34

91 3 4
                                    

İlk buluşma nasıl geçer? Her zaman her şeyin en mükemmel olması mı gerekiyor? Ya da birbirinize olan aşkınızdan mı bahsedersiniz?

Eğer bu mükemmel buluşmaya bizimki en yakın arkadaşların yaşadığı normal bir günden farksız.

Calum ile restorana gelmiştik. Bu daha önce geldiğimizdi. Burayı çok seviyordum. Manzarası çok güzeldi. Cam kenarında bir masada oturuyorduk. Her şey harika gidiyordu. Hatta ilk buluşmamız için çok özenmiştim. Üzerimde kırmızı, ip askılı, saten bulüz, altımda siyah, yandan bağlamalı etek vardı. Deri ceketimi de yanıma almıştım.

Masaya oturduğumuz andan itibaren çok heyecanlıydım. Ne diyeceğimi bilmiyordum. Ama rahat davranmaya çalışıyordum. Calum bunu fark etmişti. "Beverly?"

Kafamı kaldırıp ona baktım. "Efendim?"

Calum derin bir nefes aldı. "Çok şükür konuşmayı unutmamış."

Gözlerimi devirdim. "Komiksin."

Sahte bir gülüş yaptı. "Biliyorum."

Tanrım, hiç rahat değildim ve onun da olmadığına emindim. Bir an önce garsonun gelmesi gerekiyordu.

Calum rahatça sandalyede geriye yaslandı ve bana bakmaya başladı. "Çok sessizsin."

"Çünkü çok gerginim."

Calum kocaman bir kahkaha attı. Sessizce konuşmaya çalıştı. "Tanrı aşkına Beverly. Biz seviştik. Gergin olmana gerek yok."

İçimdeki gülme isteğini bastırıp konuştum. "Doğru, cesaretin var mı oynuyorduk. Oyun nerelere kadar gelmiş."

Calum masaya yaklaştı ve elini çenesinin altına alıp bana baktı. "Oyunun bittiğini düşünmüyorum."
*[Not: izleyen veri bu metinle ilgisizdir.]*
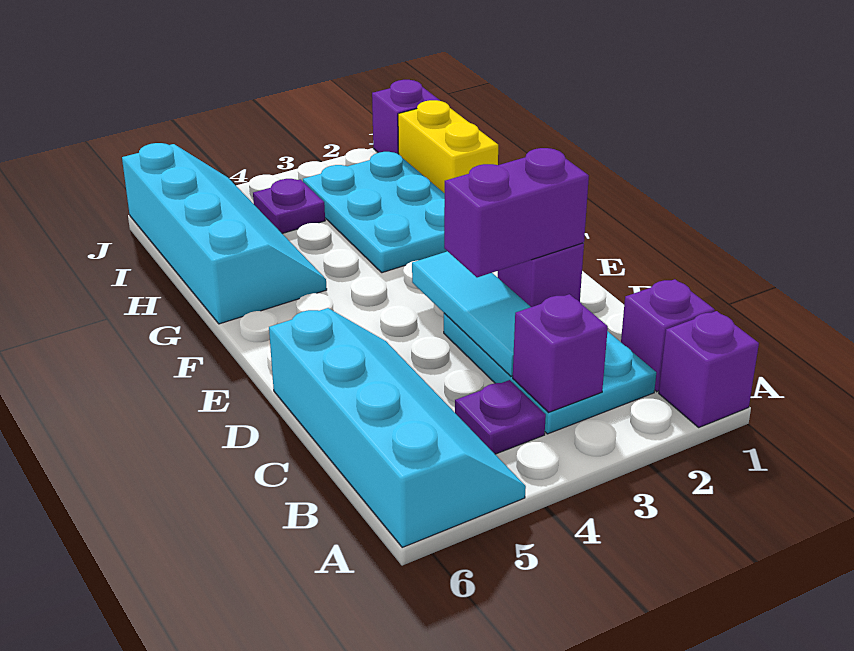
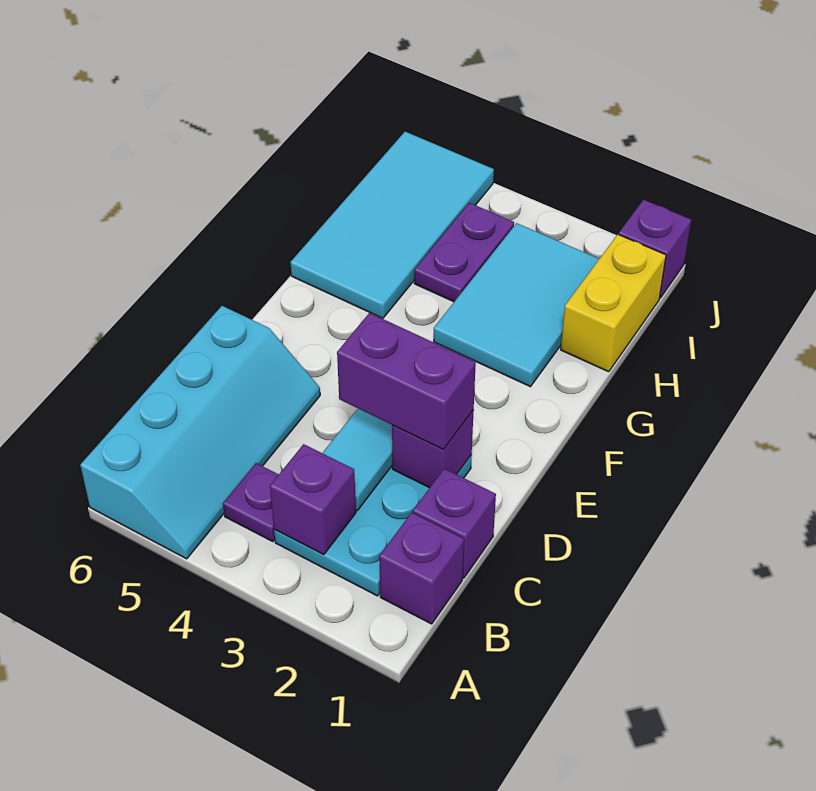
purple 1x1 brick [659,311,759,427] -> purple 1x1 brick moved to [413,469,496,578]
cyan 2x3 plate [303,152,447,273] -> cyan 2x3 tile [434,223,599,387]
cyan 2x4 slope [122,143,327,324] -> cyan 2x4 tile [291,132,494,319]
purple 1x1 plate [253,179,325,233] -> purple 1x2 plate [414,203,514,302]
Güldüm. "Bu oyun başımıza bela olacak."

Calum ciddileşti. "Bu oyun olmasa bile biz kendimizi belanın kucağına atıyoruz zaten."

Yaşadıklarımız gözümün önüne geldiğinde gülümsedim. "Las Vegas'ta güvenliklerden kaçarken çok eğlenmiştim."

Calum kafasını salladı. "Oraya tekrar gitmeliyiz."

Garson yanımıza geldiğinde konuşmamızı bölmüştü. Menüleri bize verdiğinde Calum ikimiz için rastgele bir yemek seçti ve garson gitti. Calum tekrar bana döndü. "Oyun konusunda ciddiyim. Bana bir görev ver."

"Bu oyunun geri dönüşü olmayacak."

Omzunu silkti. "Olmasın."

İddialı bir şekilde Calum'a baktım. "Üzerimize beton dökülene dek durmayalım."

Calum şaşırarak bana baktı. "O filmi izlemişsin."

Gülümsedim. "Tabii ki. En sevdiğim filmlerden biri. Ayrıca çok romantik. Sonsuza dek birlikte kalacaklar."

Garson yemeklerimizi getirdiğinde Calum çatalıyla yemeği karıştırdı. "Aşklarını yaşarken diri olsalardı daha romantik olurdu. Sonuçta birbirlerini sevdiklerini söyleyemediler bile."

Yemekten bir çatal alıp çiğnedim. "Doğru ama bu şekilde devam ederlerse birbirlerine söylemeye cesaretleri olmayacaktı. Hep birbirleriyle oynuyorlardı. Onlar için en iyisi bu."

Calum gülümsedi. "Neyse ki biz onlar kadar ileri gitmedik. Ne hissettiğimizi biliyoruz. Ne hissettiğimizi söyleyebiliyoruz."

Ona baktım. "Bizim için en iyisi bu. Biz ayrı kalamayız."

Calum uzanıp elimi tuttu. Bu, kalbimin tüm restorandakilerin duyabileceği kadar sesli çarpmasına sebep oldu. Elimi tutması bile beni heyecanlandırmaya yetiyorsa ben çok aşığım demektir.